Israel closes Gaza crossings

JERUSALEM - Israel tightened its closure of the Hamas-controlled Gaza Strip on Friday in response to cross-border rocket fire by militants, preventing even U.N. humanitarian supplies from getting in, officials said.

Israel's stepped up campaign in the coastal territory has prompted the Palestinians to warn that peace talks between President Mahmoud Abbas and Prime Minister Ehud Olmert, spurred by a visit by U.S. President George W. Bush, were in jeopardy.

Israel has killed more than 30 Palestinians in Gaza since Monday, including one militant and a civilian in a missile strike on Friday morning.

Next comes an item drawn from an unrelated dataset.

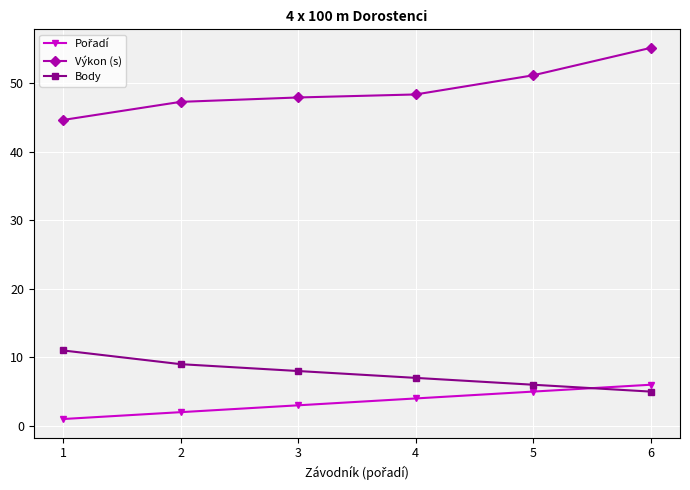

Which category has the highest value in the Výkon (s) series?

6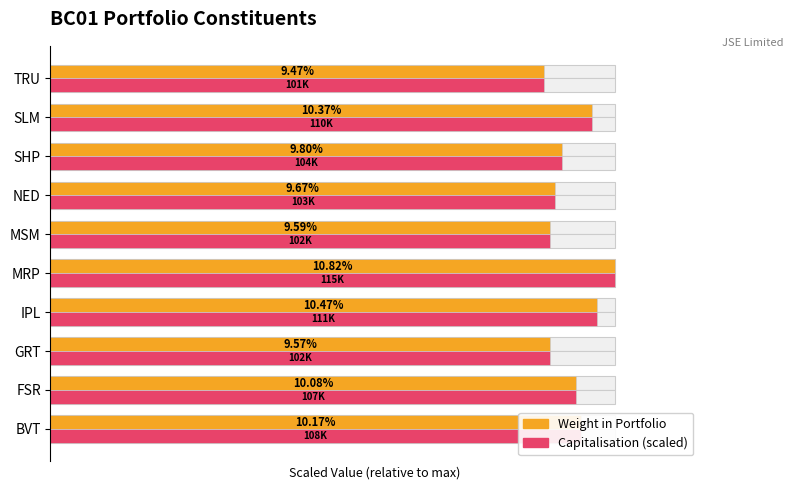

Which series has the largest range (max minus min)?

Weight in Portfolio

The Israeli army says it is targeting Gaza militants who have fired more than 110 rockets into the Jewish state in the last three days alone. In the West Bank city of Nablus, Israeli troops killed a militant linked to Abbas's Fatah movement.

The Israeli Defence Ministry ordered all of the border crossings with Gaza closed and said only "humanitarian cases" which receive Defence Minister Ehud Barak's personal approval will be allowed through.

"If milk is low in Gaza, the minister will be asked to approve a milk shipment, and it will enter," a Defence Ministry spokesman said.

Gaza is home to 1.5 million people, most of whom depend on foreign aid.

The United Nations Relief and Works Agency (UNRWA), which provides food to refugees, said it was not allowed to deliver truckloads of supplies on Friday morning as it usually does.

"Gaza is completely shut down. This will only add to an already dire situation," said UNRWA spokesman Christopher Gunness.

Israel has imposed strict curbs on non-humanitarian supplies to Gaza since June when Hamas Islamists seized the coastal territory after routing Abbas's forces.

Many essentials have been getting in, either with Israeli approval or through smuggling, though supplies are limited and prices have risen sharply.

Before Friday's announcement, UNRWA was allowed to bring an average of 15 truckloads of supplies into Gaza per day. Gunness said it was unclear when the flow of aid would resume.

'SIGNAL TO HAMAS'

"It is inconceivable that we are opening the crossings for the Palestinians and risking our people's lives," the Defence Ministry spokesman said.

"This is a signal to Hamas that it needs to contemplate if it wants to continue with this situation... The meaning is not to starve the population of Gaza," the spokesman added.

Gunness said UNRWA has enough supplies in Gaza to last up to two months, but that the U.N. rations provide only a portion of the food that recipients need.

Olmert vowed on Thursday to wage a "war" on Gaza militants. But he gave no indication he might order a large-scale ground operation.

One of the makeshift rockets fired from Gaza landed 40 meters (44 yards) from an Israeli nursery school on Friday. Government spokesman David Baker issued a statement saying Israel "will not be deterred from taking any necessary steps" to halt the fire from Gaza.

An Ecuadorean volunteer on an Israeli farming community bordering Gaza was shot dead by a Palestinian sniper on Tuesday.

Abbas's government has condemned the Israeli operations as "a slap in the face" to efforts by Bush to achieve a peace treaty by year's end.